§ Description of the task
Could you find every line in the entries below that holds the word "Adhesive" and copy it?

[Stored items]
_____

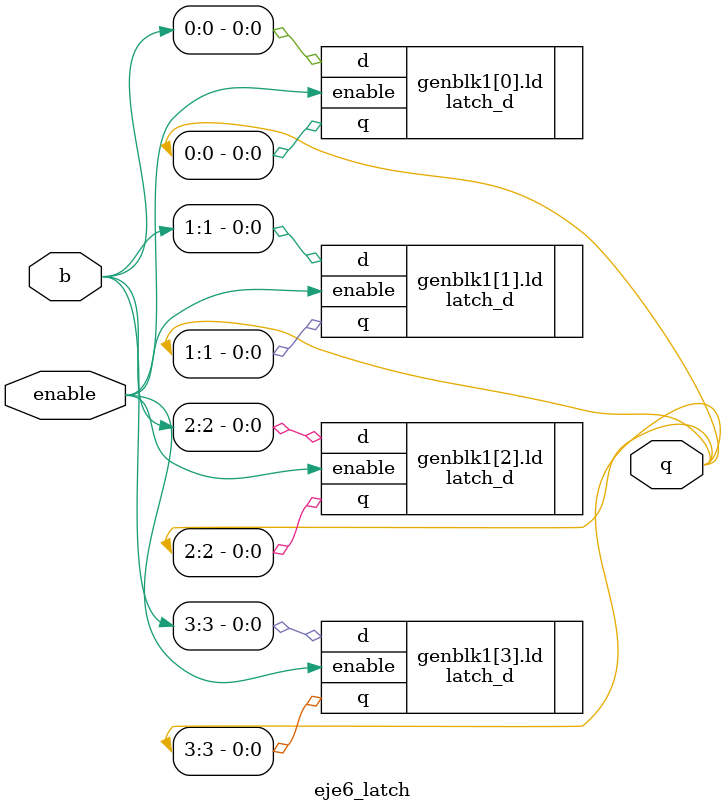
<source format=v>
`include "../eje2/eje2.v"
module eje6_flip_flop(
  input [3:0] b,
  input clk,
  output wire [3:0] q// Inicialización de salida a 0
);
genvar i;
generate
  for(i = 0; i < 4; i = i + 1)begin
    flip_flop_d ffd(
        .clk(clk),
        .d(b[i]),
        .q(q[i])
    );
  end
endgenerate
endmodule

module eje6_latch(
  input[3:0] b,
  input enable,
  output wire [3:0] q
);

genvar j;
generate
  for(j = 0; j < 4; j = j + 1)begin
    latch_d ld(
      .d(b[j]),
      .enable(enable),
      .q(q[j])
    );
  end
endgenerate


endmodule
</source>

_____

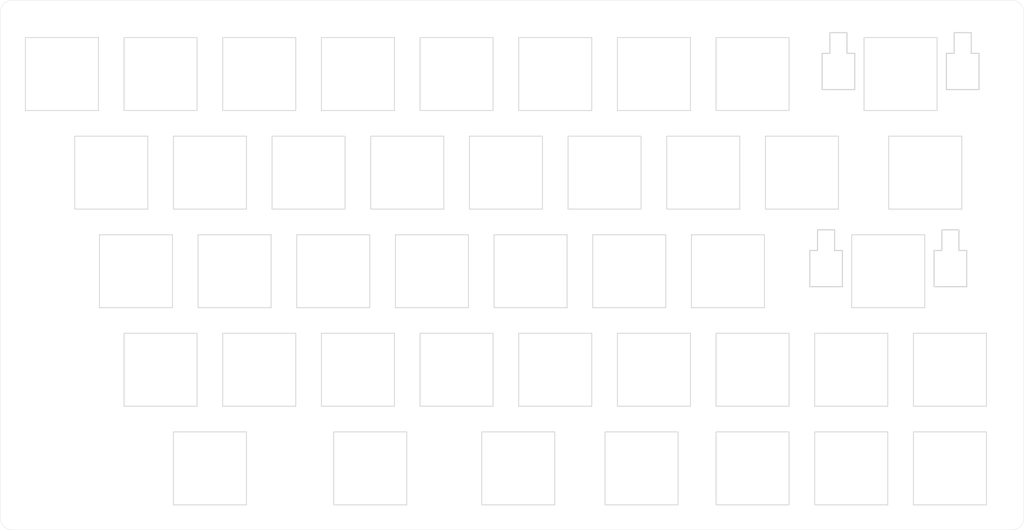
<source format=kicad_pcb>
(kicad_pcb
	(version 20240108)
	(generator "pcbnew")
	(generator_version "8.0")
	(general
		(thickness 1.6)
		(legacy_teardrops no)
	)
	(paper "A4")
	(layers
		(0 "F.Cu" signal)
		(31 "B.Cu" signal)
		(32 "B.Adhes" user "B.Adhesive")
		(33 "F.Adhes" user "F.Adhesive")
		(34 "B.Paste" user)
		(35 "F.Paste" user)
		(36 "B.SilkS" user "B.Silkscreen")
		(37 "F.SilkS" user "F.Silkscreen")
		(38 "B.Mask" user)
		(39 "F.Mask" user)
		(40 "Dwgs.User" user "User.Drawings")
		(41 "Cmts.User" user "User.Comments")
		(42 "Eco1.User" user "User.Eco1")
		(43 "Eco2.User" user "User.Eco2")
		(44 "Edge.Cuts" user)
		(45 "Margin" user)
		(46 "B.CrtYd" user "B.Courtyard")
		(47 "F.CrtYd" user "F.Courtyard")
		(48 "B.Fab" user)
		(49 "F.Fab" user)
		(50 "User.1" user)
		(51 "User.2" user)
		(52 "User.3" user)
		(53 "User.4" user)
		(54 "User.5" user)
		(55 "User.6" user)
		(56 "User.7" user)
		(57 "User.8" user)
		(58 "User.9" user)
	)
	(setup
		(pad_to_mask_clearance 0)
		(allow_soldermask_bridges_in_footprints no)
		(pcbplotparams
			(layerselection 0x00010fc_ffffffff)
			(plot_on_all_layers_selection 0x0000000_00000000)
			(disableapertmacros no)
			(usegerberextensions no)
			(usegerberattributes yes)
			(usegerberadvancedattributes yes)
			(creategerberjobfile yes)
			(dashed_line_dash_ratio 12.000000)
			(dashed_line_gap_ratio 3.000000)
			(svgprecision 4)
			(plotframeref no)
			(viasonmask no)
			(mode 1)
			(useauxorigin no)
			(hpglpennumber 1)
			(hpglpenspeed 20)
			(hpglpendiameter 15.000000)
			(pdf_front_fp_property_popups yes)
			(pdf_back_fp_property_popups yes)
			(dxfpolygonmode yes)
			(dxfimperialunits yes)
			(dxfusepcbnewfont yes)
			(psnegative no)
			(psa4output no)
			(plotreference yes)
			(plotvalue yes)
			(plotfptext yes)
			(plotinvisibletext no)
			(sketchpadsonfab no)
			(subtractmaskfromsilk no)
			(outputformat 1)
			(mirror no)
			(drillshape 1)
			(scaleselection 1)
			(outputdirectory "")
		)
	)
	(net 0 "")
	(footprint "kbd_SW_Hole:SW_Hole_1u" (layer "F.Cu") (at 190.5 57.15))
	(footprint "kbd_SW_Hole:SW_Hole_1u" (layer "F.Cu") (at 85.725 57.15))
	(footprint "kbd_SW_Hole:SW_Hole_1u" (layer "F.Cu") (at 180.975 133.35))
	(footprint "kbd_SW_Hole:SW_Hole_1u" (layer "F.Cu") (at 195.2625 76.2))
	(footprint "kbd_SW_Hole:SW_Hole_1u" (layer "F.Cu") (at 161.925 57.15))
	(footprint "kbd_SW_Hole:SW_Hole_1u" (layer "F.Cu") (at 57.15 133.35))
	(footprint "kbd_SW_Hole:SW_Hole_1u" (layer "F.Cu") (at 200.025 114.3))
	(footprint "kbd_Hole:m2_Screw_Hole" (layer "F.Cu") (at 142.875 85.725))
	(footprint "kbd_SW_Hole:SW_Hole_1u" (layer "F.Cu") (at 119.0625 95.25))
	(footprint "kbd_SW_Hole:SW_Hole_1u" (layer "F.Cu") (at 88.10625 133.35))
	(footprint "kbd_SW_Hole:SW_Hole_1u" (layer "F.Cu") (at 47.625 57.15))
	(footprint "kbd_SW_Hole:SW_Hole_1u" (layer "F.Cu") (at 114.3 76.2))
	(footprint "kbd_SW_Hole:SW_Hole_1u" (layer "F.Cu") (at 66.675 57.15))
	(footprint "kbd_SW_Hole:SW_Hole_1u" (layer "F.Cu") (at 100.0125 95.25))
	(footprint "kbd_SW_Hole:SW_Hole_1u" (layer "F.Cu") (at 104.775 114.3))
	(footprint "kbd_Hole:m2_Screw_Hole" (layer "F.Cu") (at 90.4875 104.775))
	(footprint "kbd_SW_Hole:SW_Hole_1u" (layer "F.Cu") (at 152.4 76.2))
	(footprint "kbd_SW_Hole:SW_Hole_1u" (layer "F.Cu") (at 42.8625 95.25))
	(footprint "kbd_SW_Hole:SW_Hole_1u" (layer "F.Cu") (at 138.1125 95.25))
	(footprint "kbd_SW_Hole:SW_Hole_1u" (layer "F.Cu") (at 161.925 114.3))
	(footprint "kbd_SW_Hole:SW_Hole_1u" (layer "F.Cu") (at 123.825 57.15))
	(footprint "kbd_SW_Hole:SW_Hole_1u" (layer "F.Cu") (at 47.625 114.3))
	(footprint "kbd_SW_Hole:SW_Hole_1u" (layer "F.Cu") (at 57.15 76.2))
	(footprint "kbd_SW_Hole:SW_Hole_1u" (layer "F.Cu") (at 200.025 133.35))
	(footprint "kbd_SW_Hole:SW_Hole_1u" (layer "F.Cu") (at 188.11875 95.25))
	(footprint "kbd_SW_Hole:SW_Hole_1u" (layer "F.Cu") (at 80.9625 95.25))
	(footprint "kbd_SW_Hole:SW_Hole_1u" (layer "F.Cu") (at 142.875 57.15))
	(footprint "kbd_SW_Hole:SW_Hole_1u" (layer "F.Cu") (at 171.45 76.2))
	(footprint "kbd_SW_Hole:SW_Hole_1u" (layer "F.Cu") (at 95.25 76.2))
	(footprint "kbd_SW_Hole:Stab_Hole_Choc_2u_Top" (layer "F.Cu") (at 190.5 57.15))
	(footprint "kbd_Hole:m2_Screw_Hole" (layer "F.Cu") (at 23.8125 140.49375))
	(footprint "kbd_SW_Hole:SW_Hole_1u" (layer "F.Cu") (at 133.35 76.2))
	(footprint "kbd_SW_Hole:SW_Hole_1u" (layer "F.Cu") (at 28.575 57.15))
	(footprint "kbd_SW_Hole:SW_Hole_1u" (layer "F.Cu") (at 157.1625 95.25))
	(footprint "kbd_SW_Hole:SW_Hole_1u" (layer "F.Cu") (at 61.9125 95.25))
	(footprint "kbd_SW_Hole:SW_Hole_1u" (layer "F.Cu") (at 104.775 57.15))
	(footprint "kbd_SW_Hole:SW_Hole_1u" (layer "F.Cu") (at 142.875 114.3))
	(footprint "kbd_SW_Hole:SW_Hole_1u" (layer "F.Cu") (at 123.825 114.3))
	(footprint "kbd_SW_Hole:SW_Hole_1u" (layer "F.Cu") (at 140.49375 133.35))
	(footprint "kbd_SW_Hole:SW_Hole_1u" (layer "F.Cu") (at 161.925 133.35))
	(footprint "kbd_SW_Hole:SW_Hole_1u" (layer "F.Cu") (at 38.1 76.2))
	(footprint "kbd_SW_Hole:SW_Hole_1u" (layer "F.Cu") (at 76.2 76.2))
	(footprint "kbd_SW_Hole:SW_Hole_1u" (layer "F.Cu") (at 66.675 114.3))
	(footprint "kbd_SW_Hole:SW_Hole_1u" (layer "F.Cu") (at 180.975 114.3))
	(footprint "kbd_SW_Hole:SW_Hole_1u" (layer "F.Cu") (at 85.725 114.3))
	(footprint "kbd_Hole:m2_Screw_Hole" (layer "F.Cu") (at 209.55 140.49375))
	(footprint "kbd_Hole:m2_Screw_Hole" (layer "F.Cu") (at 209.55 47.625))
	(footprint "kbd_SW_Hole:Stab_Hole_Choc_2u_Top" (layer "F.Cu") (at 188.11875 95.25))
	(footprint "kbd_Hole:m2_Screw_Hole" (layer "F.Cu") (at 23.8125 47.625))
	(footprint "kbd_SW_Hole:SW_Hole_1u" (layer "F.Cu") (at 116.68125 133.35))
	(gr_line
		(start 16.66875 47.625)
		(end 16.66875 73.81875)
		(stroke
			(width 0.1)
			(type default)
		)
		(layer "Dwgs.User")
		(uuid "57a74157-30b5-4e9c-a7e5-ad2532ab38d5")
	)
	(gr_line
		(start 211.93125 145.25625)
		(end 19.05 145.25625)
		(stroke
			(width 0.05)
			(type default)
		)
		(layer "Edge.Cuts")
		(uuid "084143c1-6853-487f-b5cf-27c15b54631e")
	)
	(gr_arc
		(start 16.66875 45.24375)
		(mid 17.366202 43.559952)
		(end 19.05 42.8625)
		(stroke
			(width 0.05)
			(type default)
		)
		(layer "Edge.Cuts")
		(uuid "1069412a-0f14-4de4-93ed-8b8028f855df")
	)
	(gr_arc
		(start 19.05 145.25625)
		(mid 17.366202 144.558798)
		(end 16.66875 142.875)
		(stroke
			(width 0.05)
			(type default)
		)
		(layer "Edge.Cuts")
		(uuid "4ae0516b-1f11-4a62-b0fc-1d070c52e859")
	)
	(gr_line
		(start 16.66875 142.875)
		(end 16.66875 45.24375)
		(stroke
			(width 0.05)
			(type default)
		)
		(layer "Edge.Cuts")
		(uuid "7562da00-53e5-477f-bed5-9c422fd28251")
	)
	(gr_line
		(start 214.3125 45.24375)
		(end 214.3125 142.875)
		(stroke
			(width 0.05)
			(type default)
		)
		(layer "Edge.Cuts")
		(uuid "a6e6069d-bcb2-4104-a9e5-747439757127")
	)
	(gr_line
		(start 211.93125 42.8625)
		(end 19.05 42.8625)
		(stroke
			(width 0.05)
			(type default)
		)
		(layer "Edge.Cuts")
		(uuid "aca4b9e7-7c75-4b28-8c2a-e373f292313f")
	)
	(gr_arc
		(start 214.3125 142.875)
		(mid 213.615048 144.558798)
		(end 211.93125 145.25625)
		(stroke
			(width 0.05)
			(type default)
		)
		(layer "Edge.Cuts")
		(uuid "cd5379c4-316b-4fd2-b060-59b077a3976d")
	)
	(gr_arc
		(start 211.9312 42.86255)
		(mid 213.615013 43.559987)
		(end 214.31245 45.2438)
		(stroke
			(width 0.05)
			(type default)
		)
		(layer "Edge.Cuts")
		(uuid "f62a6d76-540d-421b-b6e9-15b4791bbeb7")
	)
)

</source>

_____

§ Problem solution
		(32 "B.Adhes" user "B.Adhesive")
		(33 "F.Adhes" user "F.Adhesive")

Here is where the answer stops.